Babies tend to seek the most comfortable position in their mothers' wombs (uteri). If the largest part of the baby is the head, then over time the baby will fidget and maneuver around until the head gravitates to the largest space in the uterus. That most generous space is the lower uterine space. And usually at 32 weeks this position will stick.
So a breech, by the laws of physics, will be in such a position if there's some problem with the lower uterus NOT being the biggest space. For instance, a low-lying placenta or placenta previa can occupy enough space so that the biggest space is up high. Also, congenital abnormalities can make other parts of the baby the biggest part, meaning THAT part will become the lowermost presenting part. In fact, in my training it was always a warning to check for abnormalities when there was a breech presentation.
In a "frank breech," the buttocks are first. In a "footling" breech, one or both feet are first the "single footling" breech and the "double footling" breech. The difference depends on whether the knees are bent or not. In both, the hips are flexed, but if the knees are straight, then the lower legs, along with the thighs, are bent over the baby's abdomen, resulting in the frank breech. If the knees are bent, then the feet are positioned back toward the cervix and the outside world.
Thankfully, most breeches are in that position for, officially, "unknown" reasons. Mostly normal breech babies are delivered by C-section, putting to rest the fear of congenital problems. Some brave obstetricians (I'm a coward) are doing vaginal deliveries of breech babies, but this isn't acceptable unless the baby is estimated to be at least a pound less than a mother's previous largest baby, the baby is a frank breech, and the maternal pelvic measurements are generous. Any breech that is a first baby should still be born by C-section, because it's easier to explain a possibly unnecessary C-section than to explain a baby that was traumatized by the too large "after-coming" head. There are many who warn that even successful vaginal deliveries of breech babies result in what are called "soft" neurological signs that is, not brain damage, but Attention Deficit Disorder, dyslexia, hyperactivity, and the like.
Occasionally I'll encounter a baby that's in a crazy position, like transverse (whole body sideways) or shoulder-first. C-section is the safest way to address this malpresentation; this is common sense when the unified vector forces of labor don't push a head-first baby outward, but instead crunch a baby that's not pointing straight down.
If you think the placenta can crowd out an adequate space, imagine what an extra baby does to the locale! Twins will compete for the most comfortable space, but usually there's a membrane which will separate them and favor one to be lower.
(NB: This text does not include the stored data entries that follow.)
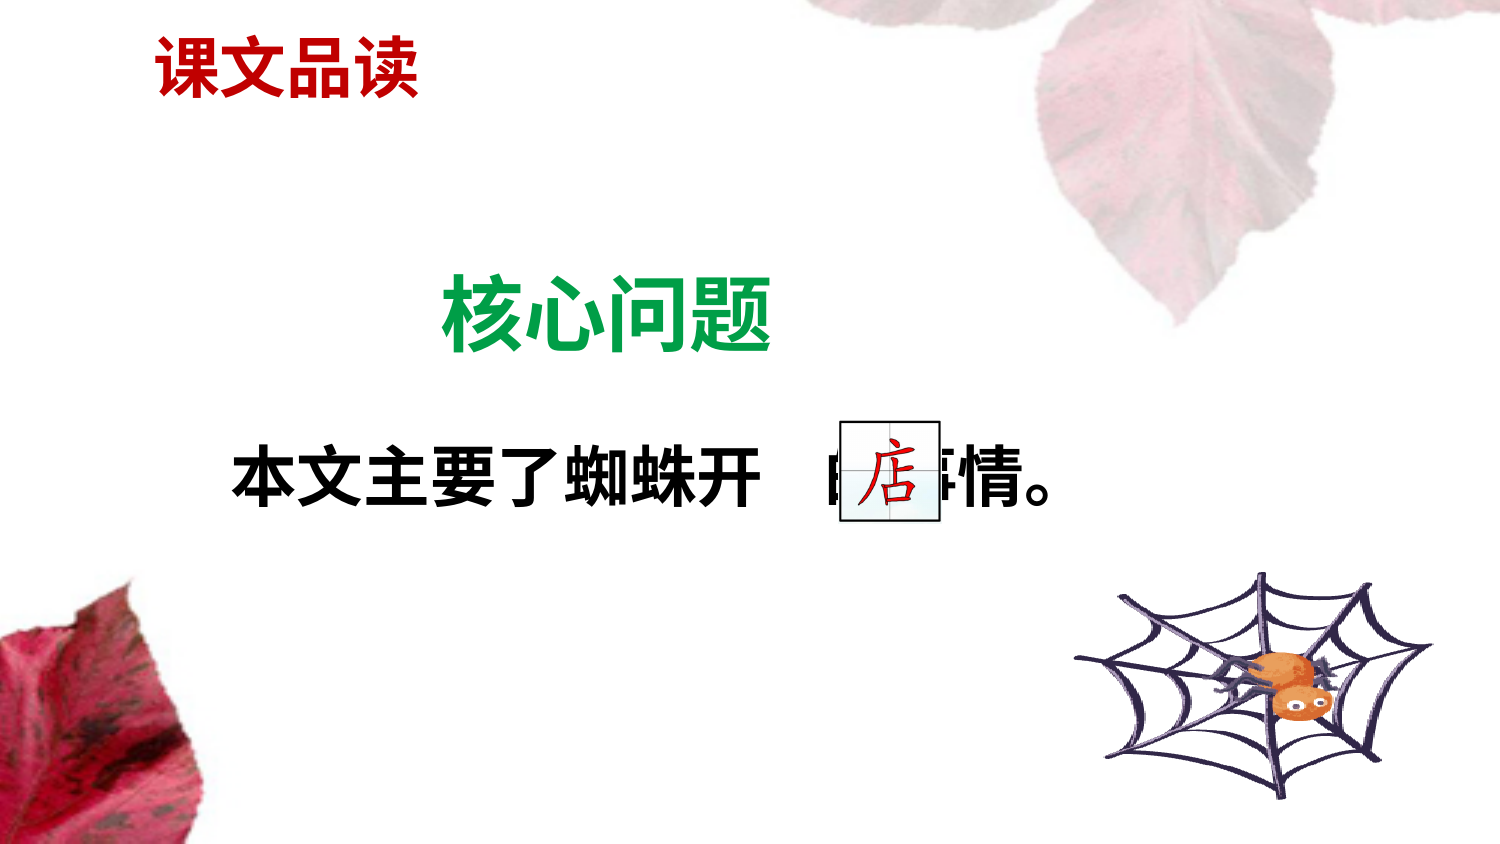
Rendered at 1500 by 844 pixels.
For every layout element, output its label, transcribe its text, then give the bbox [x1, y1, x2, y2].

text_box [35, 66, 1434, 827]
text_box 课文品读 [138, 18, 598, 114]
text_box 本文主要了蜘蛛开 的事情。 [138, 395, 1385, 523]
text_box [86, 382, 1333, 510]
text_box 核心问题 [354, 224, 860, 370]
picture [0, 0, 1500, 844]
The big risk here, though, is a breech baby that's first, compared to the head-first second twin. In this positioning, the head of baby 1 (the breech), may sit just above the head of baby 2 (the higher of the babies). When labor ensues for a vaginal delivery, it's possible to have the horror of interlocking heads. Needless to say, a breech/head-first presentation of twins necessitates a C-section.
But head-first/head-first twins can deliver vaginally, as can head-first/breech. Except, once again, when cowardice rears it's common-sense head. There can be a considerable wait sometimes for baby #2 to descend, and with this there's the possibility of a prolapsed cord which could cut off oxygen to this twin. Because of this, although not mandatory, some doctors do C-sections on all twins.
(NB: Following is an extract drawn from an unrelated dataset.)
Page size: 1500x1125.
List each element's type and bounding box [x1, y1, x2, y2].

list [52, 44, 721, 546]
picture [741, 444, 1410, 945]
Delivery of a baby (or babies) requires a knowledge of the baby's position. A baby's position is sometimes for a reason, but often there's no explanation for alternatives to the most common head-first ("vertex"). With third and fourth generation antibiotics and advanced surgical technique, the risk to the mother from a C-section is now outweighed by the benefit to the baby when there's positioning that would make vaginal delivery hazardous. In contrast to the dangerous times of just a generation ago, we no longer need to seek heroic vaginal deliveries for these babies. And even using this way out, the C-section rate can still be kept low by waiting for proper descent of the baby's head into the maternal pelvis before administration of an epidural.